Students in Hopatcong progress through the public school system together, from Durban Avenue Elementary School for prekindergarten through first grade, to Tulsa Trail Elementary School for second and third grade, to Hopatcong Middle School for grades four to seven, and then Hopatcong High School, where 513 students were enrolled during the 2019-20 school year.
Last year, the average SAT scores at the high school were 536 in reading and writing and 511 in math, compared with state averages of 536 in each.

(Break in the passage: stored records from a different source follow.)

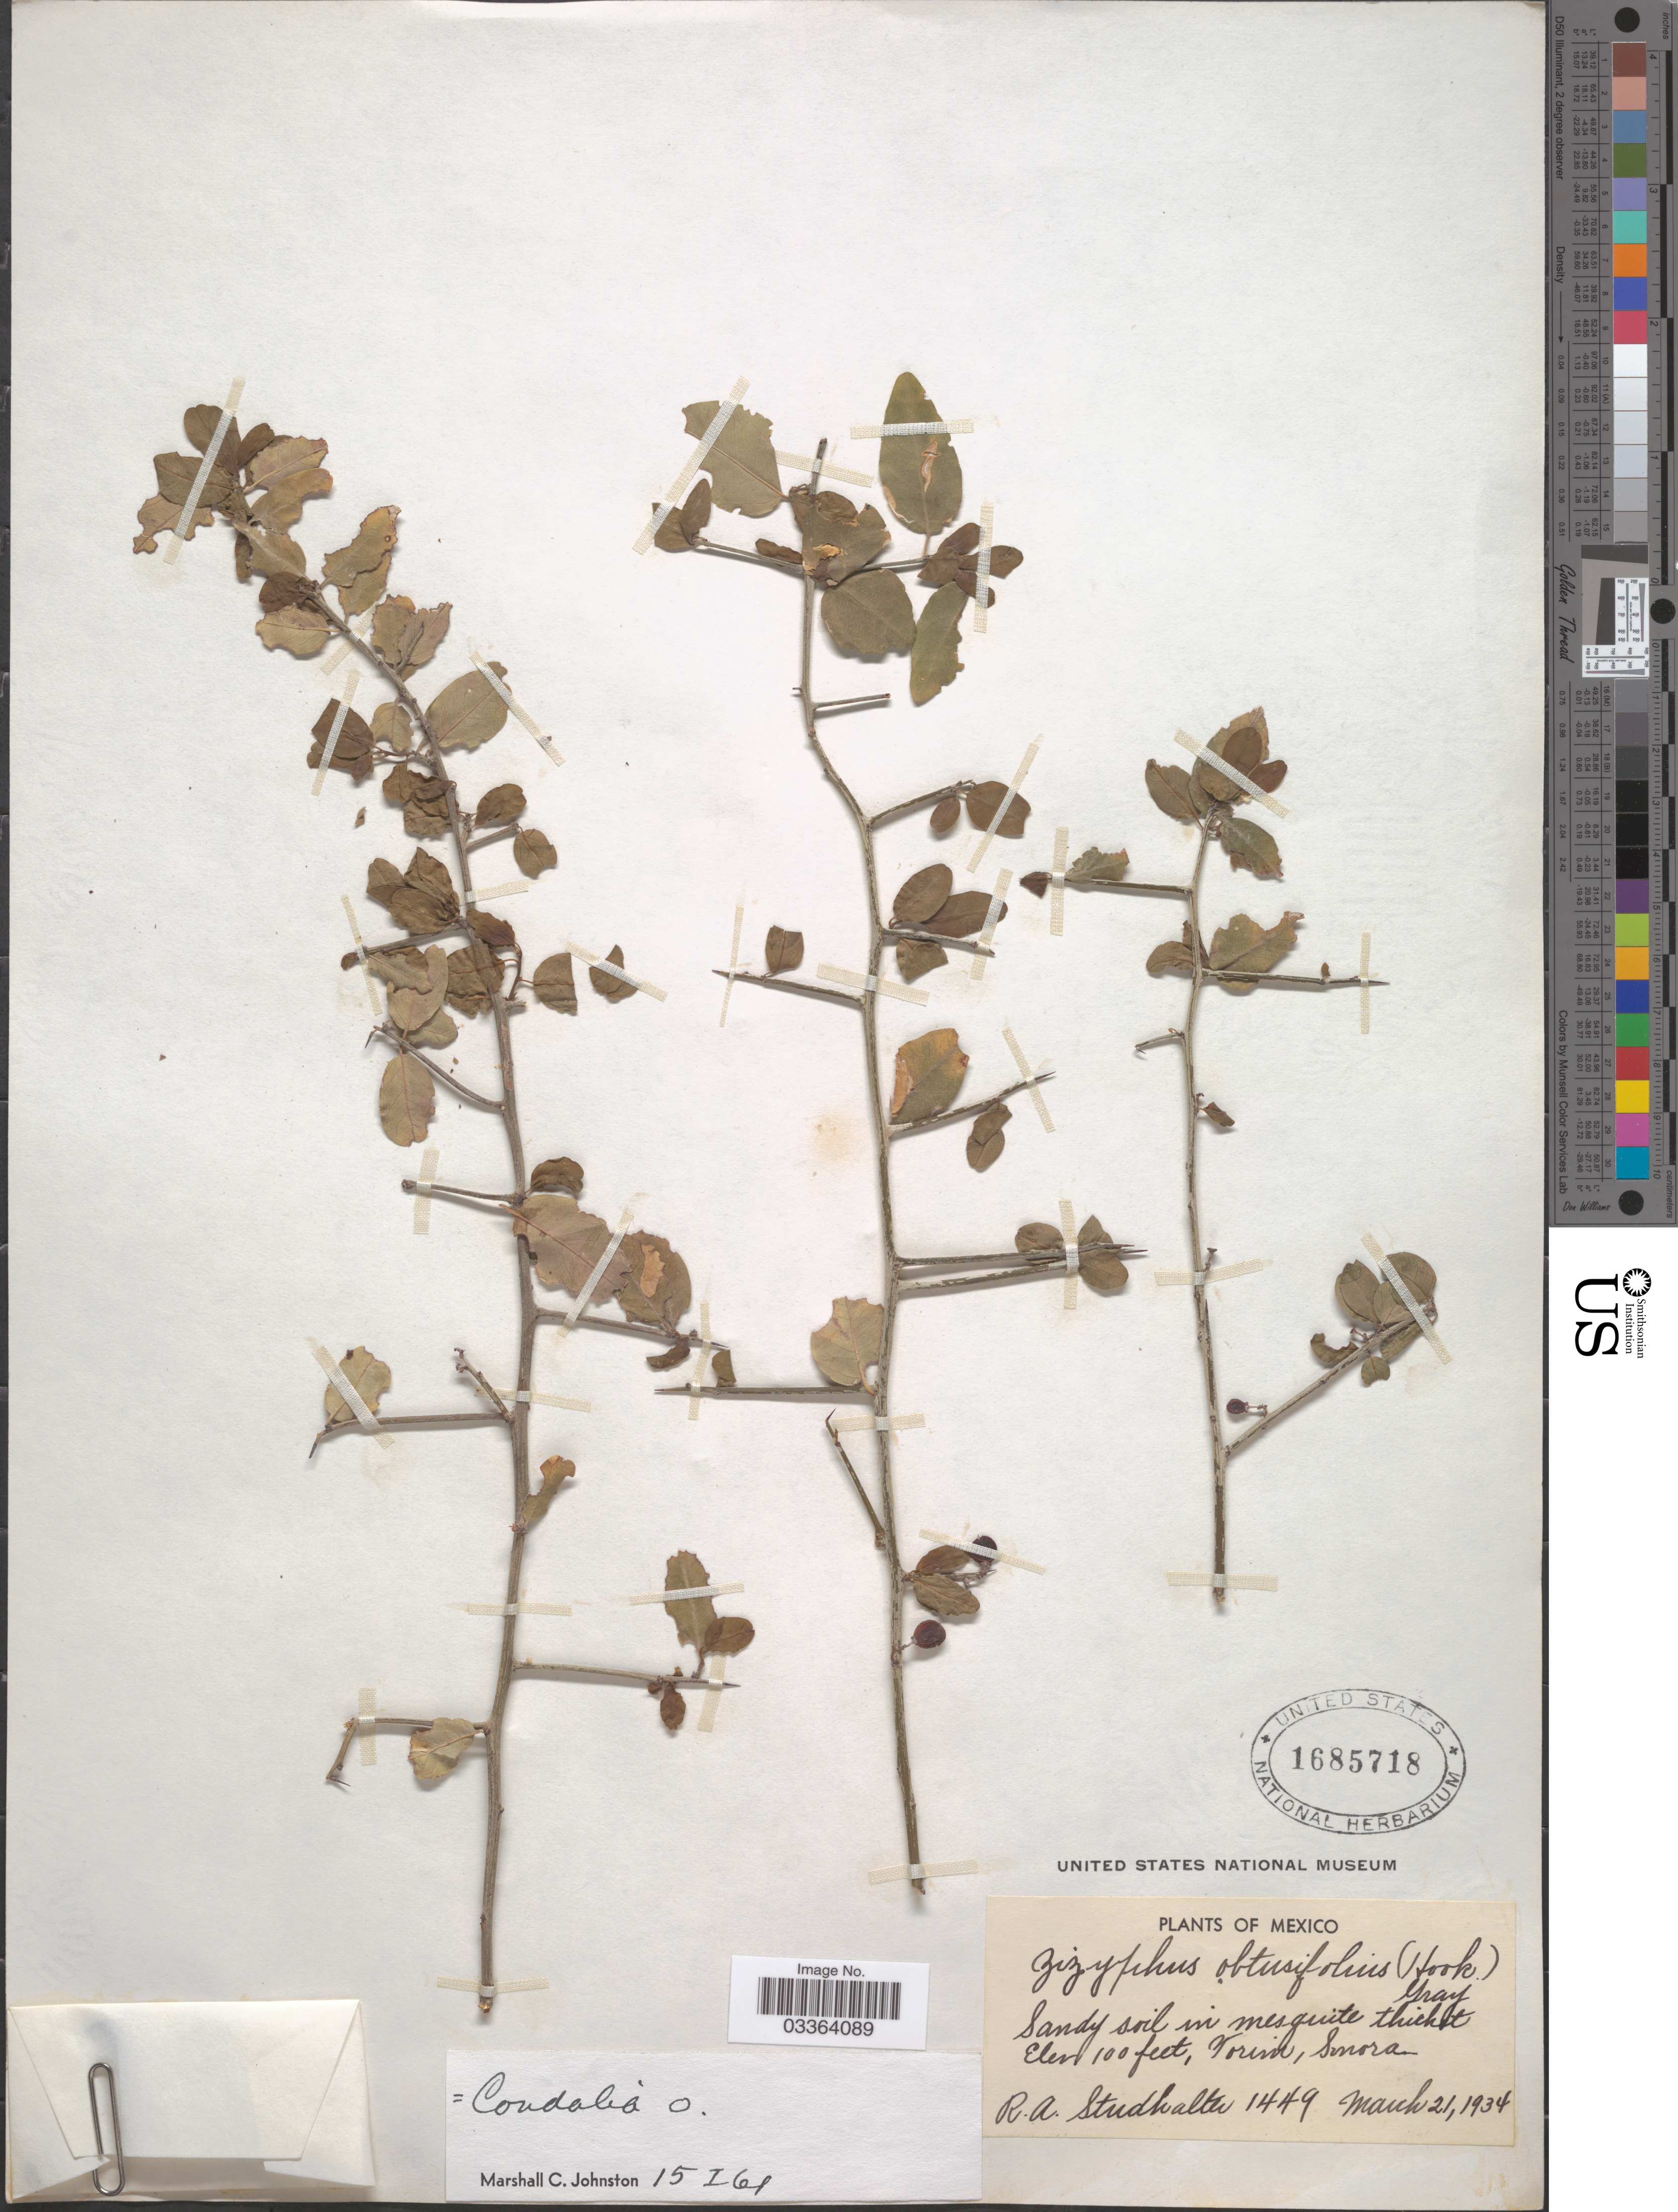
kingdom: Plantae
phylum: Tracheophyta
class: Magnoliopsida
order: Rosales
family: Rhamnaceae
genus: Sarcomphalus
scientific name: Sarcomphalus obtusifolius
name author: (Hook. ex Torr. & A. Gray) Hauenschild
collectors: R. Studhalter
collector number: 1449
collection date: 1934-03-21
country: Mexico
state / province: Sonora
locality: Torim.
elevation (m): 30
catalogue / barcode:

The high school has an award-winning marching band and offers 13 Advanced Placement courses. It also has a Future Teachers Academy, for those interested in teaching careers, and has a collaborative arrangement with Sussex County Community College, so students can earn college credits.
Area private schools include two Catholic options: St. Therese School, in Succasunna, for prekindergarten through eighth grade, and Pope John XXIII Regional High School, in Sparta.
Hopatcong is about 45 miles west of Manhattan, and driving into the city takes about an hour and 20 minutes, depending on traffic.
There are no train stations in Hopatcong, but New Jersey Transit trains run from Mount Arlington and Roxbury into Penn Station, with transfers in Dover or Newark. The trips take from about 90 minutes to more than two hours, and cost $16 one way or $451 for a monthly pass.
Bus service by Lakeland Bus Lines has been suspended since the beginning of the pandemic.
At 900 feet above sea level, Lake Hopatcong represented the summit of the Morris Canal and served as the largest feeder of water for transporting coal and iron east from mines in Pennsylvania and New Jersey to New York, along the canal, from 1824 to 1924. The canal’s success spurred the building of a railroad line, and tourism followed. By 1900, more than 40 hotels and rooming houses surrounded the lake, and the area became a popular getaway for actors, vaudevillians and burlesque stars.